## Task instructions:
Check every line of the entries that follow, and copy the ones containing "lines".

## Input:
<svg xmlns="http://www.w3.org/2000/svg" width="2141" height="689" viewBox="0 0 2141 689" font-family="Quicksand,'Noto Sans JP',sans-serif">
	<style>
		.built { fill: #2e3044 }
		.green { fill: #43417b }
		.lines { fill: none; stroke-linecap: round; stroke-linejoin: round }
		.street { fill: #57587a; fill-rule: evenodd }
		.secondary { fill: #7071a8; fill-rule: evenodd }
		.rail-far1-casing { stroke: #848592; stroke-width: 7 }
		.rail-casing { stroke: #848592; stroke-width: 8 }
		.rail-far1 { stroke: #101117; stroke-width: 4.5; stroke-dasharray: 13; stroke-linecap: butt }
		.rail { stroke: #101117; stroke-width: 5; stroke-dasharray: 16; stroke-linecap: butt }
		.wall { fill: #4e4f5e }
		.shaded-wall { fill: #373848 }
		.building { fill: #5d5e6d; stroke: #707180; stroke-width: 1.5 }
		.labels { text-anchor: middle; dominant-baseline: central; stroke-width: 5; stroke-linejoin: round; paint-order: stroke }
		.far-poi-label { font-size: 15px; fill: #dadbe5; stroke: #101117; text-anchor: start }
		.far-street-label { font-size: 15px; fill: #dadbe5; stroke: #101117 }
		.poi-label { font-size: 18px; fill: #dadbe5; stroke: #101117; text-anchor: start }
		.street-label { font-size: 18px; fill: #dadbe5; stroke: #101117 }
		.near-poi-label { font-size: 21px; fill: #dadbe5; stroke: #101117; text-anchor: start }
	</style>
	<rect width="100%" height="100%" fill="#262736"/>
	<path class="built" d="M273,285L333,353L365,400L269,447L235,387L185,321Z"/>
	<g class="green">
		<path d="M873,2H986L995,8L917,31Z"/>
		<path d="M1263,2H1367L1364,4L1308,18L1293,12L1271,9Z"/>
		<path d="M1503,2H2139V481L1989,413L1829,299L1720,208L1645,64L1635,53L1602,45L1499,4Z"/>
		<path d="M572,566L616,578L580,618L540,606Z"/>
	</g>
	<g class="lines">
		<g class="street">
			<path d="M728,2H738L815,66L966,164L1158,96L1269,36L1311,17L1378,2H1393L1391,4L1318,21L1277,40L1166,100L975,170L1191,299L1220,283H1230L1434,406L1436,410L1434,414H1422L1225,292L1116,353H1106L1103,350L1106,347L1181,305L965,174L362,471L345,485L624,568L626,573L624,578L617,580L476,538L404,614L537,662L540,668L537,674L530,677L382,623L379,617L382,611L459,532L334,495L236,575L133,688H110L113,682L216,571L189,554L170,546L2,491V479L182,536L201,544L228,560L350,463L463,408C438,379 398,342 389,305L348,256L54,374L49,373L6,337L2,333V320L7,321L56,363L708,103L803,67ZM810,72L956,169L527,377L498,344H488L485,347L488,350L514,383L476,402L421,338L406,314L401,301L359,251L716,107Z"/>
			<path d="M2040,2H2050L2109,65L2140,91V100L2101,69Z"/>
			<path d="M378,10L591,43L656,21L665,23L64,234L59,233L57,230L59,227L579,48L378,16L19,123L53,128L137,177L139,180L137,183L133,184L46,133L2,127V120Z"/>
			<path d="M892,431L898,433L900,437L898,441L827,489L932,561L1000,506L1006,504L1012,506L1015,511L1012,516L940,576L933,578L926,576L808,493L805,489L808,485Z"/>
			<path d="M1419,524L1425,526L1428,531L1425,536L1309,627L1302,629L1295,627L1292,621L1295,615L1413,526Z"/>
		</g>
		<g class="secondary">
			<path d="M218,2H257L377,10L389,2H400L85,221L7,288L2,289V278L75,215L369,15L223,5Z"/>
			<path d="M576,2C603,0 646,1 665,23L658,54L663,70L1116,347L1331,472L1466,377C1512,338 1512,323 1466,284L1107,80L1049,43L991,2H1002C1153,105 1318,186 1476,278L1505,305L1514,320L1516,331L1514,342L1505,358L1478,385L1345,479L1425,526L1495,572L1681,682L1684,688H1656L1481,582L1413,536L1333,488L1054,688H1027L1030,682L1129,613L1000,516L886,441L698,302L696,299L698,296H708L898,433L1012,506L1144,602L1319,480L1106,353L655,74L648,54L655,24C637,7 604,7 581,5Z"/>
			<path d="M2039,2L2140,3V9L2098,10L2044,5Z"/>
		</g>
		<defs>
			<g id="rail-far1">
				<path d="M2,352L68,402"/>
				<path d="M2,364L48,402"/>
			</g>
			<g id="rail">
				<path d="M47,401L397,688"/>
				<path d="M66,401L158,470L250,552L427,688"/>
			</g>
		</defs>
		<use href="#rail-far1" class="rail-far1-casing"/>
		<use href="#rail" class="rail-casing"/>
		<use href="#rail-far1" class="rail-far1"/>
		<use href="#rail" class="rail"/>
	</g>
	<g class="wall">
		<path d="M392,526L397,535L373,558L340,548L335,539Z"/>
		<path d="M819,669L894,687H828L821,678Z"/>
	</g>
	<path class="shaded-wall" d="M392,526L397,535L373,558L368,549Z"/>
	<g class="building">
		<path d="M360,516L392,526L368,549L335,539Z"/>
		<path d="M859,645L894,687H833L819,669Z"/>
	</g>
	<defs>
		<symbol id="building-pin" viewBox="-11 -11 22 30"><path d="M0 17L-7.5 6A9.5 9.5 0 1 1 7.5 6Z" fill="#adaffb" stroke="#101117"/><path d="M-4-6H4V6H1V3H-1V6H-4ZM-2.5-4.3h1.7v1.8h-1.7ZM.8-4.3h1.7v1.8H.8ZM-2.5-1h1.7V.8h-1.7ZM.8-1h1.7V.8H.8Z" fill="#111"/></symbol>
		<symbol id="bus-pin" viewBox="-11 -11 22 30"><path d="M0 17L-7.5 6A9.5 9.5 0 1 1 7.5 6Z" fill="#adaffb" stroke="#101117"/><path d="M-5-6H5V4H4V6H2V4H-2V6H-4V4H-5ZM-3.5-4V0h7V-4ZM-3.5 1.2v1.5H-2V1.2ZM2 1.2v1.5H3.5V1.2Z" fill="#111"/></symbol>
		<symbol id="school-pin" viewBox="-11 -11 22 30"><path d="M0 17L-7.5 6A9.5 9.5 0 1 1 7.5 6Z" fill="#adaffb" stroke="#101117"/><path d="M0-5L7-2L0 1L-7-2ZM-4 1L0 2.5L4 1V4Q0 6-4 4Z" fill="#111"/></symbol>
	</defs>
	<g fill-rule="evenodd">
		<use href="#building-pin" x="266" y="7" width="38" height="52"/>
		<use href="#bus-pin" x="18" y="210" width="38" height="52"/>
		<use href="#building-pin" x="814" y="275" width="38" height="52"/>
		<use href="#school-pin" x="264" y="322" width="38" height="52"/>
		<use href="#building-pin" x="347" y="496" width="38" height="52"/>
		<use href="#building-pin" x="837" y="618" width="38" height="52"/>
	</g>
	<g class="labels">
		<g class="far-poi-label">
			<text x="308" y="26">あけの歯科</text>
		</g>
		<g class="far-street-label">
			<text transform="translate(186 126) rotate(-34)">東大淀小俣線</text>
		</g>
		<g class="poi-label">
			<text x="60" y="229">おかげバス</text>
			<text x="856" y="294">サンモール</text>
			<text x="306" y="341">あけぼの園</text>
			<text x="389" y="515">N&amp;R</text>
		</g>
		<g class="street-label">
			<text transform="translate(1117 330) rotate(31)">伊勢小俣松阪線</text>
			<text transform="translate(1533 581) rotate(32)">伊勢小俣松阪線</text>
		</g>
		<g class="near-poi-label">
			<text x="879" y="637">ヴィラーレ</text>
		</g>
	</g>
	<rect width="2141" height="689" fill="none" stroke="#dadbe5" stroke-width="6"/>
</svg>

## Answer box:
		.lines { fill: none; stroke-linecap: round; stroke-linejoin: round }
	<g class="lines">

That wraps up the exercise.